A top federal regulator has accepted a voluntary industry plan to limit workplace exposure to the monomer styrene to 50 parts per million. In turn, in July 1997, the Occupational Safety and Health Administration will begin enforcement at that level for an eight-hour, time-weighted average. Five styrene industry groups have about 16 months to make training and education available to those coming in contact with the monomer while using unsaturated polyester resins.
``We went to OSHA, prior to rule making, with data on styrene and styrene emissions,'' said Stephen McNally, director of government affairs for the Composites Fabri-cators Association, based in Arlington, Va.
``This plan will have a tremendous [positive] impact on industry.''
Joseph A. Dear, assistant secretary for occupational safety and health, met with industry groups.
``We believe your plan will create benefits for employee health, and we support its implementation,'' Dear said in a Feb. 14 letter to John B. Jenks, steering committee chairman of the Styrene Information and Research Center and vice president of Owens Corning in Toledo, Ohio. SIRC is an operation of the Washington-based Society of the Plastics Industry Inc.
``This is a very significant and positive step for industry,'' Jenks said. ``It allows us to avoid a tremendously time-consuming and costly rule-making procedure.''
Training is the next hurdle.
``As an industry, we have committed to voluntarily regulate ourselves against a 50-ppm standard,'' Jenks said.

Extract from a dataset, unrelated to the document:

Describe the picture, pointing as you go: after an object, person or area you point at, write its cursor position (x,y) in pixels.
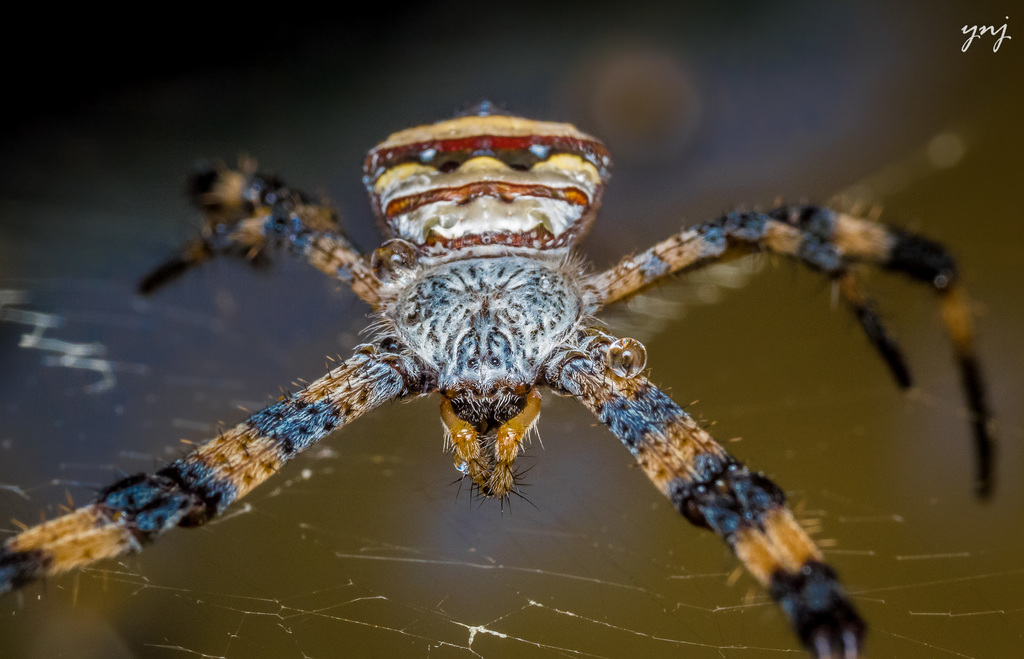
In this image, in the foreground (318,270), I can see an insect (483,139) and the background (882,98) is blurred.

``We will tell everyone we can that they should be at 50 ppm,'' said John Schweitzer, Ann Arbor, Mich.-based technical director for SPI's Composites Institute. ``Some are there already.''
Currently, OSHA does not regulate styrene as a carcinogen. Under this solution, styrene would continue to be regulated on the basis of its narcotic effects.
Between 1988-1989, industry spent more than $1 million to obtain a 50-ppm permissible exposure level for styrene in the OSHA rule making, according to McNally.
In 1992, the 11th Circuit U.S. Court of Appeals invalidated the rule, and styrene's standard reverted back to a 1971 limit of 100 ppm.
In early 1995, OSHA began evaluating priority rule making issues.
In January, the agency identified an initial list of 20 chemicals and agents to be subjected to rule making on the basis of workplace impact. OSHA seeks to establish lower permissible exposure levels through a process that would withstand any court challenge.
The list omitted styrene.
``The last thing we wanted was a long and protracted assessment,'' McNally said. ``We demonstrated we were reducing the risk and the at-risk population.''
Typically, CFA members use an open-mold process that exposes them to higher levels of styrene emission.
By being ahead of the rule making, the styrene industry saved a major headache that ``could have taken us years of time and millions of dollars,'' McNally said.
``Fundamentally, other [industry] people might have tried this option,'' he said.
Now, CFA, SIRC, the Composites Institute, the International Cast Polymer Association in Arlington, Va., and the National Marine Manufacturers Association in Chicago face the daunting challenge of making the facts known to thousands of end users.